その際、体力が全快するという親切設計を利用して、必殺技を買って所持金をほとんど無い状態にした後は、わざとやられてしまった方がアイテムを買って回復するよりも効率がいいです。
また、パンチよりもキックの方がわずかにリーチが長い(ように見える)ので「まっはきっく」を先に買い、武器を拾った場合に備えてさらにリーチの長い「まっはたたき」を次に買います。
そして靴屋さんでは値段の高いものほど「キック力」と「素早さ」が上がるので、可能な限り高めの靴を買います。
また、「おもちゃ」は高額な割にステータスアップの効果が低い物があったりしますが、「へんしんべると」と「くまのぬいぐるみ」は「打たれ強さ」が大幅にアップするのでこれで防御力を高めます。基本はこんな感じで強くしていけばいいですが、せっかちさんはトンネルエリアの隠しショップである「謎の店」を利用すれば一気にステータスアップを図れます。但し、かなり高額なのでどのタイプに育てるかをよく考えて購入しましょう。
全く反対の方法として、「駄菓子」と「パン」はほとんどの値段が100とほぼ最低価格な上に、各種何かしらのステータスが1上がるので、まったりさんの場合はチマチマとステータスを上げていくのも乙です。
こちらは作業的な手間がかかりますが、費用対効果は高いので使用金額はかなり抑えることができます。クロワッサン 素早さ+1
カレーパン 防御+1
あんドーナツ 打たれ強さ+1
メロンパン パンチ+1
クリームパン 武器+1
ラスボスと真のラスボス
このゲームで一番印象的なのは、竜一・竜二兄弟登場時のBGMです。
ダブドラ兄弟というだけあって、そのBGMはダブドラのそれです。ダブドラをやったことがある人にとってはちょっと嬉しい演出。旋風脚は食らうと大ダメージですが、ちょっと食らってみたくなりますよね。
一人プレイの場合、ただでさえ強いダブドラ兄弟なのに、二人同時に相手をすることになるのでその手強さは推して知るべしです。
敵なのにそのBGMで胸躍らせるなんて皮肉ですな。
ちなみにダブドラ兄弟はラスボスではなく、さらに奥には真のラスボスである「山田」なる人物が待ち構えおり、実は今回の「マミ誘拐事件の黒幕」だそうで、そういえばあらすじでくにおが冷峰学園へ向かう目的は「かつての友人と会う為」とありましたが、その友人と言うのがこの山田です。

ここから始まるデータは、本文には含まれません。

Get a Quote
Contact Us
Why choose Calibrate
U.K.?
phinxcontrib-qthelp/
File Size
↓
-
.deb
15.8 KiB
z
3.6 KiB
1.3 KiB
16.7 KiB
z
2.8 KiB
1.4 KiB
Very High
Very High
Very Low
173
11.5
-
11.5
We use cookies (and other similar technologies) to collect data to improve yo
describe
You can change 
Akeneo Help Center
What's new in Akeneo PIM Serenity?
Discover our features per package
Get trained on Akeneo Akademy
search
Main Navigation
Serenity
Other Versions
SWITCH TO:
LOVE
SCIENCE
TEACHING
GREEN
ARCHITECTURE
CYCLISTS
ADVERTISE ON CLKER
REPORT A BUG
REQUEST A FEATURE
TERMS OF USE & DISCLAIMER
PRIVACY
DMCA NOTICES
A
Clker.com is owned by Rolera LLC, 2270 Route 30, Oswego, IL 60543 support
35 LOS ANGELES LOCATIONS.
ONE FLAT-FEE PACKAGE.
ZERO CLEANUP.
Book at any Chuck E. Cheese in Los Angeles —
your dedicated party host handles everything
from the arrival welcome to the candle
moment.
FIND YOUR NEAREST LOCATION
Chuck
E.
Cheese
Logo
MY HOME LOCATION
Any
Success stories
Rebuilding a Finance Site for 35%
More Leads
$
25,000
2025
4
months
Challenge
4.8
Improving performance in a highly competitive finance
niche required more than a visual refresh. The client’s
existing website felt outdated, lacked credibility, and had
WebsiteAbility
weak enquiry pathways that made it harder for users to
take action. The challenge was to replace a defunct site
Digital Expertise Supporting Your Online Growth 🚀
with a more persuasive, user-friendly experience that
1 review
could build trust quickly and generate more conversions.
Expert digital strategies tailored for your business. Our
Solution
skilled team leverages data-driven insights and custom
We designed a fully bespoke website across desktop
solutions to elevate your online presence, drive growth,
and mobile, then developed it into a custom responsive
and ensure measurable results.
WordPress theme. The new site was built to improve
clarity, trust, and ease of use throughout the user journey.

山田はステータス的には最強の数値を誇っているにもかかわらず、直前の敵であるダブドラ兄弟の印象が強すぎて、またダブドラ兄弟は二人がかりに対し、山田は一人、その比較によってとても弱く感じてしまう不遇のラスボスです。
くにおに対しては「対抗心と嫉妬」、りきに対しては「かわいい彼女がいるから」という理由で今回の事件を起こしたわけですが、ゲーム内では山田に関する伏線的な情報は一切なく、倒した後に事件を起こした理由を聞くことになるので、プレイヤーとしては倒すまではずっと頭の中で???が漂っているわけです。結局、???の答えがわかるのはエンディングのテキストで、山田は「悪のパワー」という特殊な力ですべての不良達を操作していたということですが、プレイヤーとしては特に驚くということもなくただただ思うのは一つ、ダブドラ兄弟がラスボスで終わった方がよかったんじゃない?ということです。
まとめ
問題点として、半日あればクリアできるとは言え、パスワードで保存できるのが体力以外のステータスとお金のみというのは一体何のイジワルなのかってところです。せっかく買った必殺技アイテムがキレイさっぱり無くなります。

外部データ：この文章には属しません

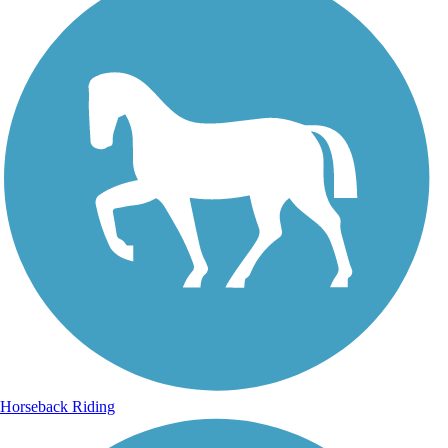
Horseback Riding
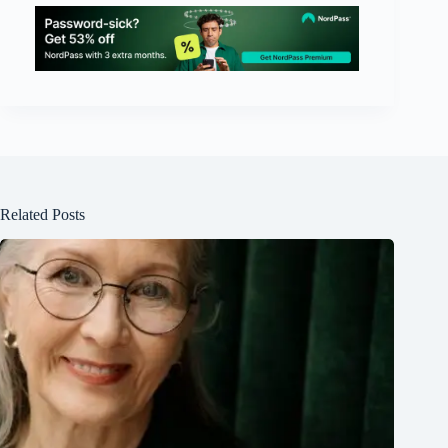
Related Posts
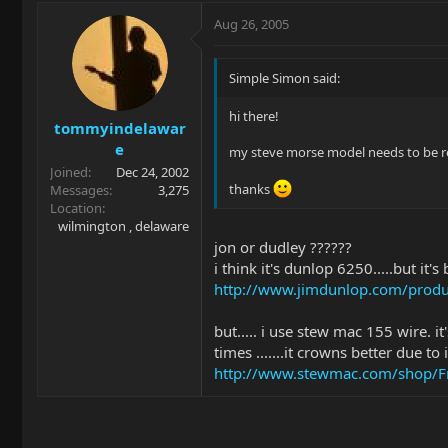
Aug 26, 2005
Simple Simon said:
hi there!
tommyindelawar
e
my steve morse model needs to be ref
Joined
Dec 24, 2002
thanks
Messages
3,275
Location
wilmington , delaware
jon or dudley ??????
i think it's dunlop 6250.....but it'
http://www.jimdunlop.com/produc
but..... i use stew mac 155 wire. it
times .......it crowns better due t
http://www.stewmac.com/shop/Fre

また、マミ救出が本来の目的なので、ダブドラ兄弟を倒した後に一番右の教室に入ると軟禁されていたマミとのちょっとした会話イベントがありますが、別に入らなくてもクリアが可能です。
というのも、ダブドラ兄弟を倒すと「屋上へ行けばエンディングだ」と言ってくるので、流れで屋上へ行って山田を倒してしまいそのままエンディングになってしまうのです。「花園大橋」で長谷部にマミの居場所を聞いたのをすっかり忘れて…。
しかもエンディングでは「山田の野望を打ち砕いた」ことに終始したテキスト内容で、肝心のマミのことには一切触れず。そもそもマミを救出しなくてもクリアできてしまうというその作り。
そして後日、アレ?そう言えばマミはどこにいたっけ?となるのです。
本来の目的がいつの間にかすり変わってしまうというストーリー的にあと一歩おしい感じが残念ですが、コミカルかつ楽しいアクション部分は初代と比べてよく一気にここまで改変かつ改善できたもんだなと感心ものです。
また、このゲームに登場するボスキャラ達は後のダウンタウンシリーズにも登場し、ここでキャラのイメージを掴んでおくと他のシリーズをやった時の面白さがよりアップするので、最初にこのゲームをやっておいた方がいいです。